Archaeological site in India

Chichali is an archaeological site located on the left bank of the Narmada River in India, 7 km west of village Nimrani on the Mumbai Agra Highway. The site was discovered in 1996-1997 by the Prehistory Branch of the Archaeological Survey of India, during the course of exploration headed by Shri S.B. Ota.

== Anthropomorphic figurines ==
Chichali has produced twenty examples of anthropomorphic figurines, variously on pottery (12), in stone (3), ivory (4) and bone (1) from different levels of Early Historical Period. Two examples were found, having well marked head, torso and legs. These have parallels from comparable levels at Kaundinyapur, Amravati district, in Maharashtra.

== Excavation ==
Megaliths were constructed after depositing the funerary goods in the natural shallow depressions on the disintegrated bed - rock and covered with cairn heap and surrounded by big boulders. Materially the excavation yielded fragments of post-cremated human bones (skull fragments, long bones, ribs, etc), red ware, dull red ware and black and red ware ceramics. A notable feature of these megaliths is the total absence of iron objects.
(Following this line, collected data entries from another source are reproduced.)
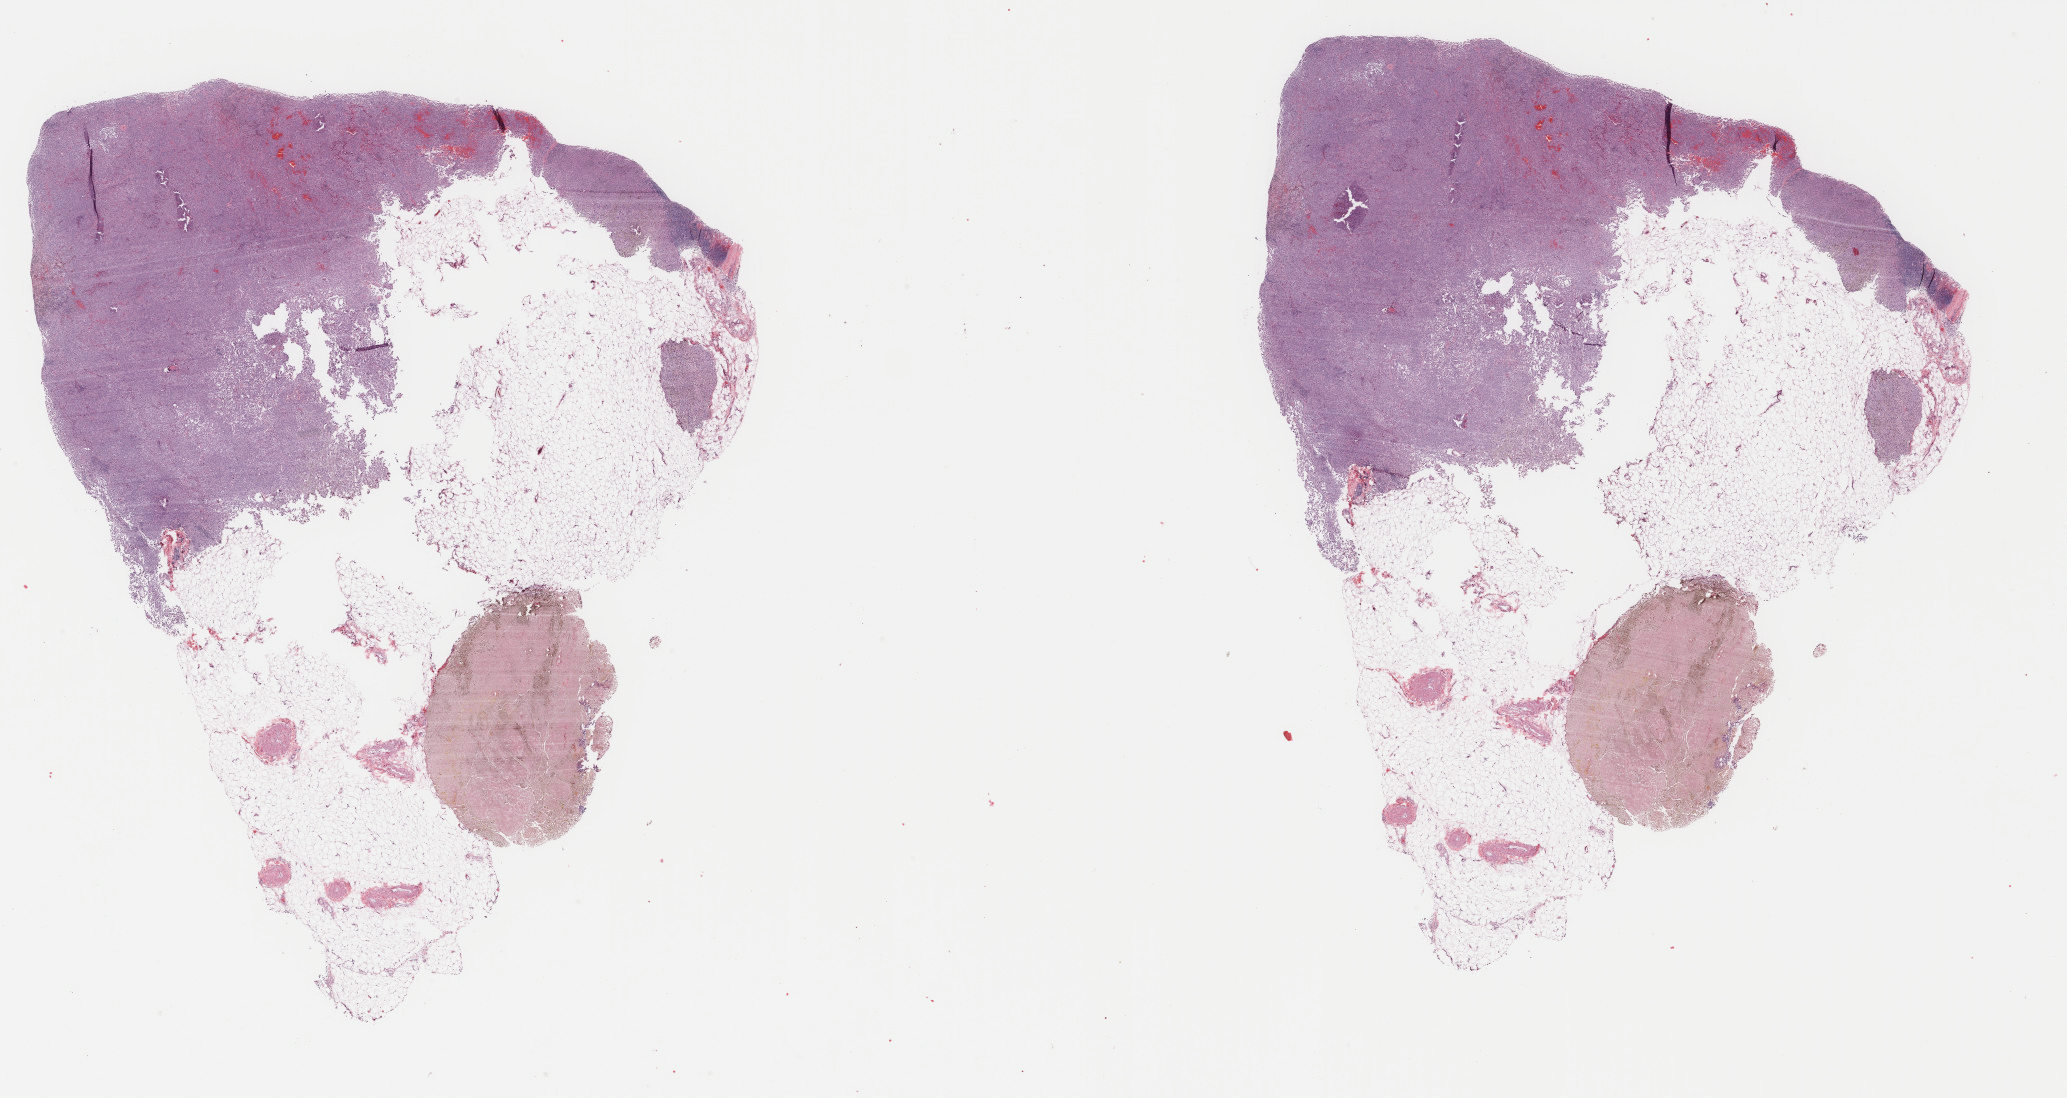
H&E-stained whole-slide image, low-resolution overview of the scanned area, about 32.8 x 17.4 mm (acquisition: 40x scan); formalin-fixed paraffin-embedded (FFPE) diagnostic section; skin, primary tumour sample. Patient: male, age at initial diagnosis 44 years.
- diagnosis: Malignant melanoma, NOS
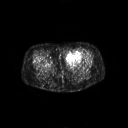
FDG PET of an extremity soft-tissue mass (from a PET/CT study), one axial slice. Slice 27 of 267 in the series (ordered by position). 3.27 mm slice thickness. 128 × 128 image matrix. Female patient, age 47 years. From the clinical record (not read from this slice): histological type: myxofibrosarcoma; grade: intermediate; site of the primary tumour: left thigh.
Outlined on this slice (expert contour drawn on MRI and transferred to this co-registered scan by the dataset authors):
- gross tumour volume including surrounding oedema: bounding box <65,51,82,65> (left, top, right, bottom; pixels)
- gross tumour volume (mass): <65,51,82,64>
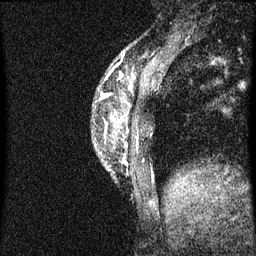
Breast MRI (dynamic contrast-enhanced), one sagittal slice; position 14 of 60 along the scan axis; dynamic contrast-enhanced series, image 2 of 3 at this slice position (ordered by acquisition); 1.5 T; TE 4.2 ms, TR 8 ms; 2 mm slice thickness; 256 × 256 image matrix, field of view 180 × 180 mm. Patient: female, 33 years.
Structures marked on this image (semi-automatically segmented with operator editing):
- analysis volume of interest (the breast-tissue region the enhancement analysis was run in; not a lesion): bounding box [x1, y1, x2, y2] px = [93, 74, 151, 183]
- tumour enhancement mask (voxels above the 70 % enhancement threshold inside the analysis volume of interest): [104, 74, 122, 97]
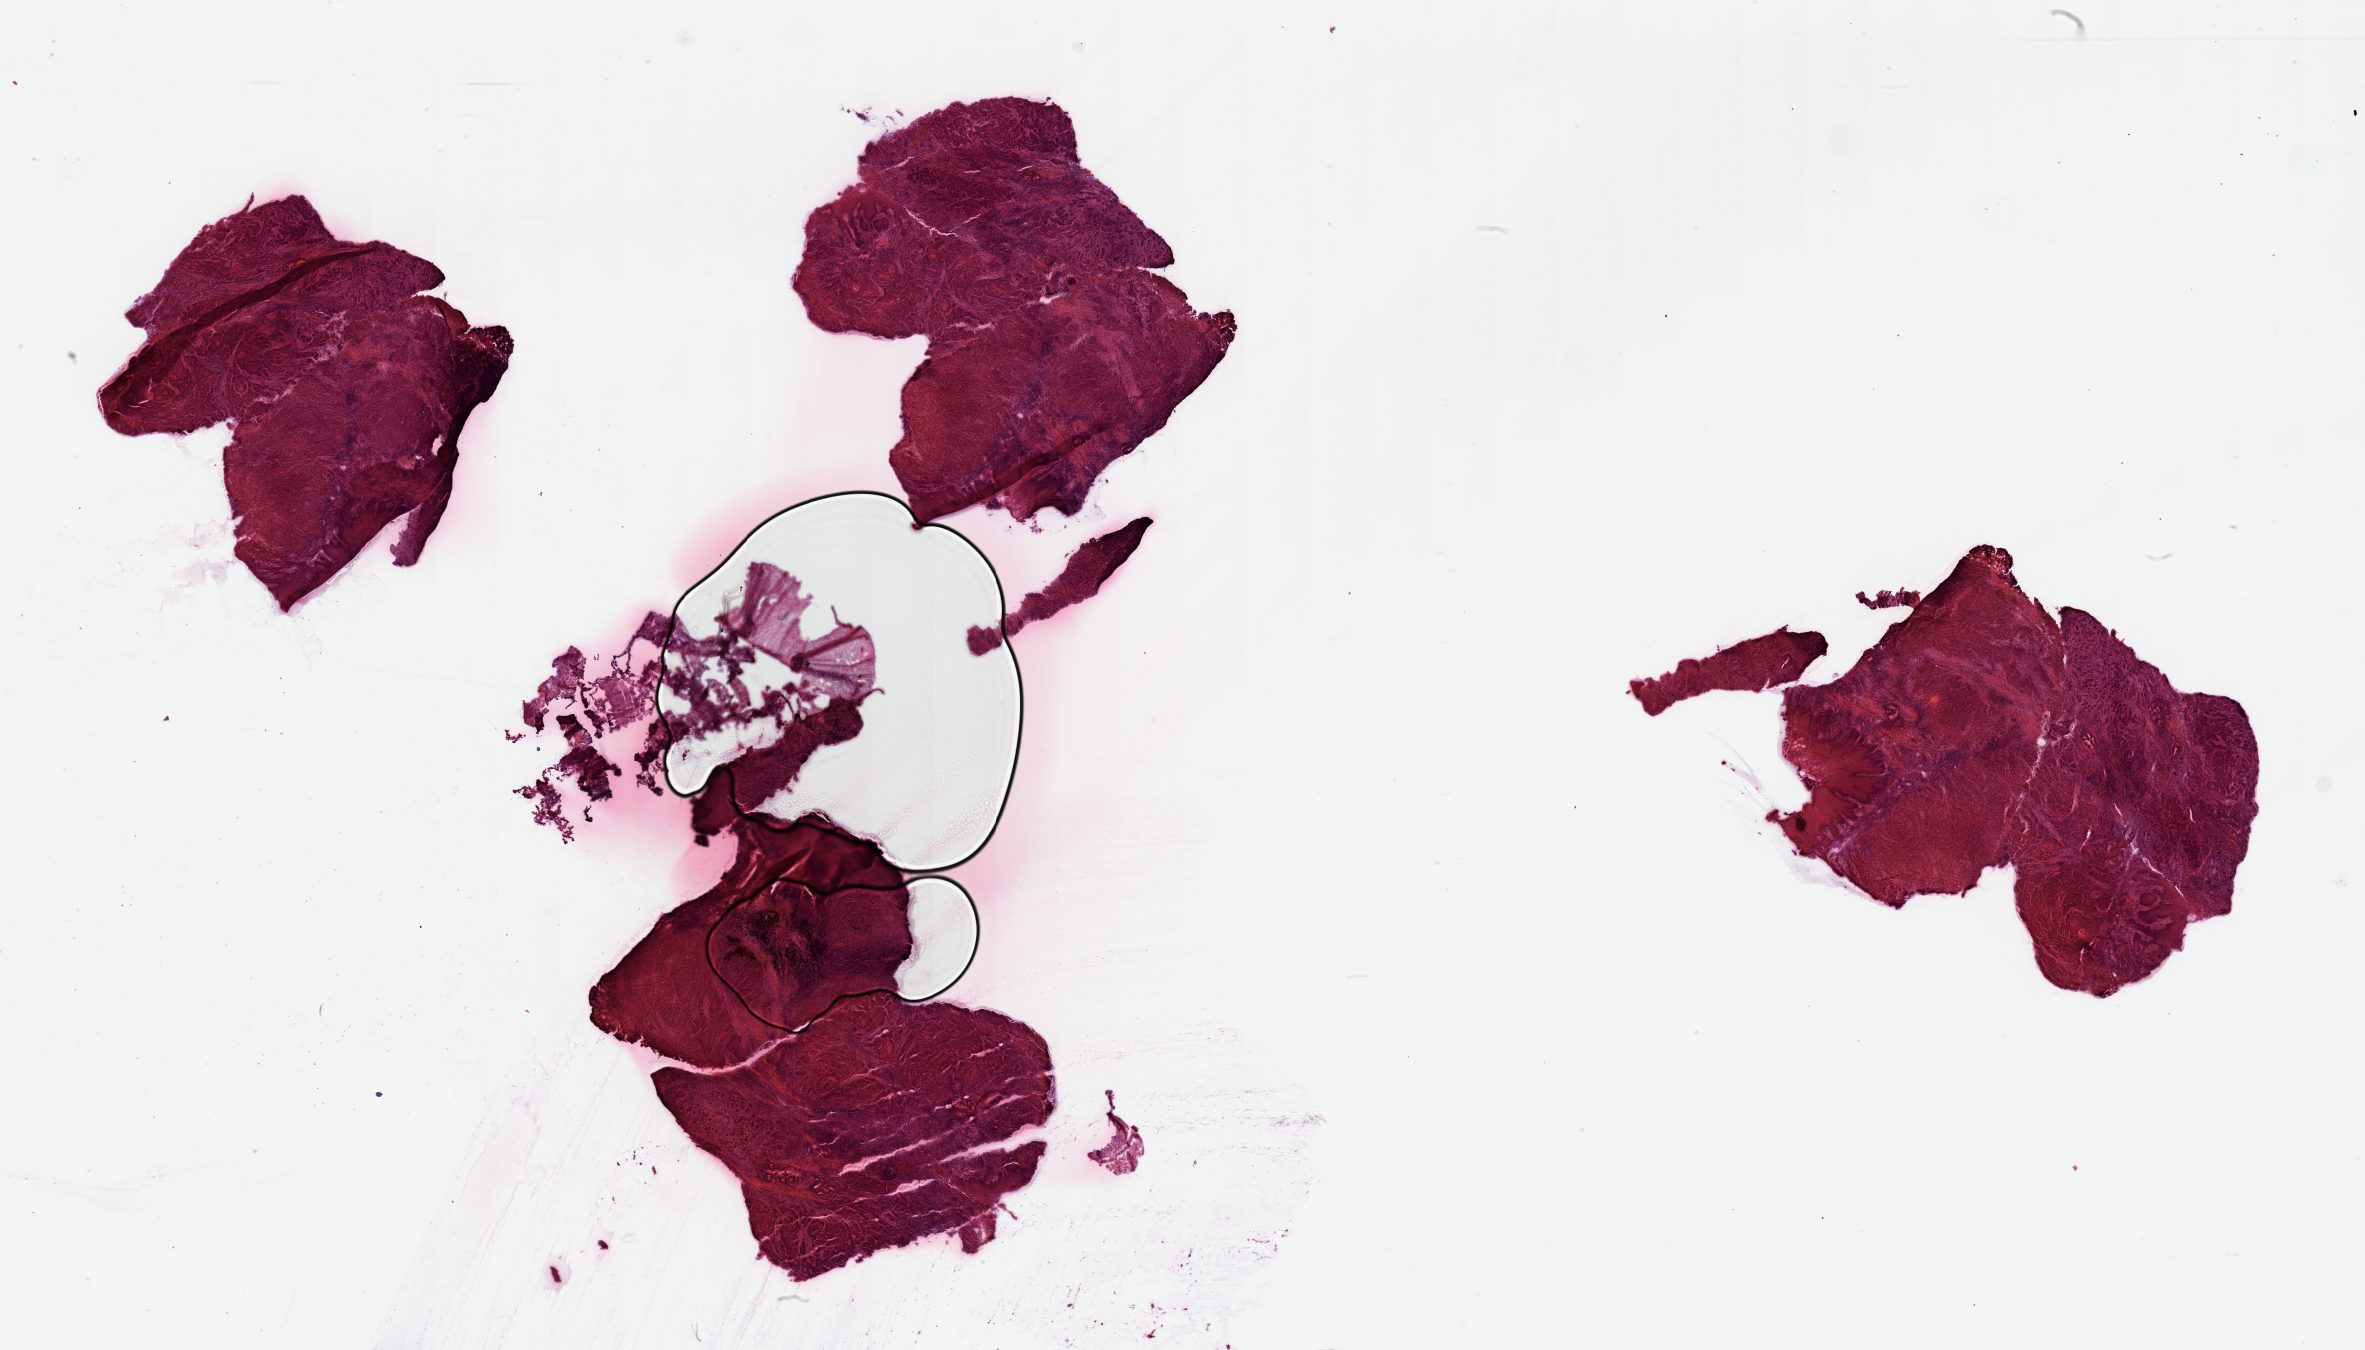
Whole-slide histology image, H&E — shown as a low-resolution overview of the whole scanned area (about 37.4 x 21.4 mm, acquisition: 20x scan). Tumour tissue sample, sampled site: larynx. Patient: male, age 50 years. Slide review estimates, as recorded: tumour nuclei 85%, necrosis 5%.
Diagnosis: Squamous cell carcinoma, NOS (larynx, NOS).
== Chalcolithic settlements ==
Chichali is the historical origin of the Goswamis people who were known as Gosais and currently a single family of this ancient inhabitants currently reside in this area. The collections of the physical remains that were gathered by the archeologists who explored the area include the white painted black and red ware, thick incised red ware, red slipped ware, black furnished ware, black and red ware, dull red ware, grey ware and black on red ware.